Figure 1 replicates their graph, but with a few alterations. First, it does not take the wider definition of intangibles into account but only one, namely “computerized information”. This is because computerized information is really at the core of digital investments, and much more so than other components of intangible capital. Computerized information covers both software and databases. Moreover, digital investments are really what is actually discussed in the two other publications that will be discussed below.
Second, on a more technical note, rather than plotting the nominal value of investments I am using the corrected real value use of investment accumulated over the years, i.e. capital. Ultimately, what matters for economists is the amount of accumulated capital stock in an economy. This capital stock in Figure 1 also corrects for any depreciation over time and as such can only then be compared with other determinants of growth, or other factors of production such as traditional physical capital and human capital. Once this is done, it is possible to compare how well-endowed a country is with these factors and to determine whether a country has a comparative advantage or not.
Third, the two axis are swapped: placing digital investments on the horizontal axis in the graph below implies that the amount of digital investments (or stocks in my case) determines the extent to which a country produces and makes use of data, not the other way around. It is true that the authors talk about correlations and not causation so that none of the factors actually has an effect on the other.

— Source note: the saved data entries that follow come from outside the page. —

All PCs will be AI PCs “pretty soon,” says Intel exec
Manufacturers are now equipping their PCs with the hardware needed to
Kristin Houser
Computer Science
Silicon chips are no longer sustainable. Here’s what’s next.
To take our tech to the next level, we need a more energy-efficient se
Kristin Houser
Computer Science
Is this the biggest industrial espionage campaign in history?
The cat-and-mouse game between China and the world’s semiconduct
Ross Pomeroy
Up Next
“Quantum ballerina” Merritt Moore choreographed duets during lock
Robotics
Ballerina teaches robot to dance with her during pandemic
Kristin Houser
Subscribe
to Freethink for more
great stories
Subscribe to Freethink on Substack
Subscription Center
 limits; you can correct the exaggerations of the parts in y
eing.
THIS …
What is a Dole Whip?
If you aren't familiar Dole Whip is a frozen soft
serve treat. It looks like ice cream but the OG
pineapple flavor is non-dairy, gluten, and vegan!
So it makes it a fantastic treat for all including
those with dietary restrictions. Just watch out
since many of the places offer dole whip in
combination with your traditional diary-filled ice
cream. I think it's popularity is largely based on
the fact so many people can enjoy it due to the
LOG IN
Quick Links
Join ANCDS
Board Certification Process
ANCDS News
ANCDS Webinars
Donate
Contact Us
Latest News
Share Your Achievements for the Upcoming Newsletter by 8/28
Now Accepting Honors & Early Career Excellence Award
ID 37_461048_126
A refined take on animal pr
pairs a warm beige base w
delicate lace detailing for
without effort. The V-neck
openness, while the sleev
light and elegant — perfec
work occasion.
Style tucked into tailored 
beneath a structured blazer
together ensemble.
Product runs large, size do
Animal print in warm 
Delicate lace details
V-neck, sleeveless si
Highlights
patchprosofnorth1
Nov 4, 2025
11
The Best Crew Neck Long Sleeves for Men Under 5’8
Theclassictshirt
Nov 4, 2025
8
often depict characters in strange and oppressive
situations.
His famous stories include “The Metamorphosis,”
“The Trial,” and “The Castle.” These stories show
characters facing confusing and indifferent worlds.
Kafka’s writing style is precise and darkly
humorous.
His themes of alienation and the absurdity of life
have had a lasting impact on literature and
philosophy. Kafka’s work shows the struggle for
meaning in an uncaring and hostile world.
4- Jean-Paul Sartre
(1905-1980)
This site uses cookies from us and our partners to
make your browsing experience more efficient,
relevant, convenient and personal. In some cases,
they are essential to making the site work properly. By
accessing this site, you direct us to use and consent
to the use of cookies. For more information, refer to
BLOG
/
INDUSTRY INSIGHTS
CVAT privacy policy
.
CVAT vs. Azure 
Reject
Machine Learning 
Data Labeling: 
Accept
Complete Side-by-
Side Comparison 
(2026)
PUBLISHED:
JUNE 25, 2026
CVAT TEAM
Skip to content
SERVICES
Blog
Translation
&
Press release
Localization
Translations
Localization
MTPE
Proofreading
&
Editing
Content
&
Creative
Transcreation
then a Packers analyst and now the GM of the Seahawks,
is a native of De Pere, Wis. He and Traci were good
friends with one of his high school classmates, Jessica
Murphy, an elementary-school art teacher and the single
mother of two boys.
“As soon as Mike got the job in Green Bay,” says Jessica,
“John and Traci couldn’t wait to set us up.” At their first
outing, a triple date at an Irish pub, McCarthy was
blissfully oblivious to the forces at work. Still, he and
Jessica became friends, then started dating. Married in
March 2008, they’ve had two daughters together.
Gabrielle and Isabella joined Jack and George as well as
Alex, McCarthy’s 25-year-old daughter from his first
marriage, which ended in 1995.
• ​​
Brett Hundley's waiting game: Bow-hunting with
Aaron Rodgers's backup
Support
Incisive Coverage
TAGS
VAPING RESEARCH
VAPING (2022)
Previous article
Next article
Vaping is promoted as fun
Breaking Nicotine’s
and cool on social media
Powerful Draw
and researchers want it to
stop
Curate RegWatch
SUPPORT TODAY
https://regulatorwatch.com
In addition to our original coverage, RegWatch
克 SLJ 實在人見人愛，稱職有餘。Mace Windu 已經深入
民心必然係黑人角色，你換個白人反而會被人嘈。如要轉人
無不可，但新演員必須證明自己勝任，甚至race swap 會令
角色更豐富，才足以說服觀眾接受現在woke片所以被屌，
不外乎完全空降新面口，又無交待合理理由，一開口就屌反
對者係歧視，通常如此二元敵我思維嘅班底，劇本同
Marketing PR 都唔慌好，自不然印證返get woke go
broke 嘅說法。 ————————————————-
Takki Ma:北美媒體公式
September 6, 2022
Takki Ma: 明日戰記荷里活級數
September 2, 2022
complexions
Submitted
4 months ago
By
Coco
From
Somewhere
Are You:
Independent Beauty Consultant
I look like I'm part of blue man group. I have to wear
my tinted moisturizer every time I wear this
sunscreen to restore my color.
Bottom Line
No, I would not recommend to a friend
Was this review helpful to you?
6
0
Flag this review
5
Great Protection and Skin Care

The two items are indeed highly inter-linked, and one can debate if greater data production and usage of data (i.e. data density) stimulate greater investments in software – or if greater investments in software create a greater level of data density? Somehow, the way this relationship works remains yet unclear.
However, in my view, and as pointed out in Christensen and Etro (2013), data can also be seen as a factor of production, next to the previously discussed intangible, physical and human capital. As with labour, generating higher skills in an economy comes on the heels of greater levels of investment in education. In such a scenario, a greater level of investments in software (per worker) in 2010 would generate greater data production and usage (per worker) four years later (i.e. 2014). Therefore, if anything, it would make more sense to plot our variables of data density on the vertical axis and investment in intangibles on the horizontal axis.
If we follow such approach, what is the result? Figure 1 below shows the result for only six European countries (without the United States) because these are the overlapping countries for which two variables are available. Again, a clear correlation appears suggesting that software stock and data traffic are highly associated with each other. This was to be expected as both proxy for the same factor of production. However, some differences among countries do appear in this graph. For one, countries such as Sweden and the United Kingdom, placed in the upper-right corner, show much higher data traffic and level of software capital stock than Spain, Italy or Germany, which are placed in the lower-left corner.
The question is: should the latter group of countries be concerned with their position? Not necessarily. These differences could just as well point to different comparative advantages across European economies. By way of example, in the past Sweden made a lot of investment in computerized information, which has now translated into many economic activities using data, such as Spotify. Other countries have not made the same amount of investment and therefore Germany, Spain and Italy are just better at producing other things in their respective economies that use less data. Therefore, not all countries need to be equally endowed with “digital stock” and as a consequence not all countries need to be entirely specialized in providing services that use data.However, the differences across countries might become a problem if we think that the introduction of software and ICT serves as a “general purpose technology” in the wider economy and is associated with greater economic performance or simply economic growth. It is commonly accepted now that the extent to which ICT becomes embedded in other non-digital sectors is strongly associated with greater efficiency gains, and therefore economic performance across the wider non-digital economy. Based on such analysis, Figure 1 also tells us something else: some countries are doing better than others in terms of producing and using data compared to how these countries are endowed with ICT, or in our case software.
Consider France, for instance. Based on its stock of software, it generates a lower than expected activity in data traffic (or data density) since France is placed below the trend line, which in this figure runs diagonally from the bottom left to the upper right corner. Similarly, Spain is also placed below the trend line indicating that even though it has low software stocks, it demonstrates even lower activities in data than what otherwise could be reasonably expected. Germany, UK, and Sweden on the other hand show greater levels of data density compared to what one could expect based on these countries’ respective accumulated software stocks.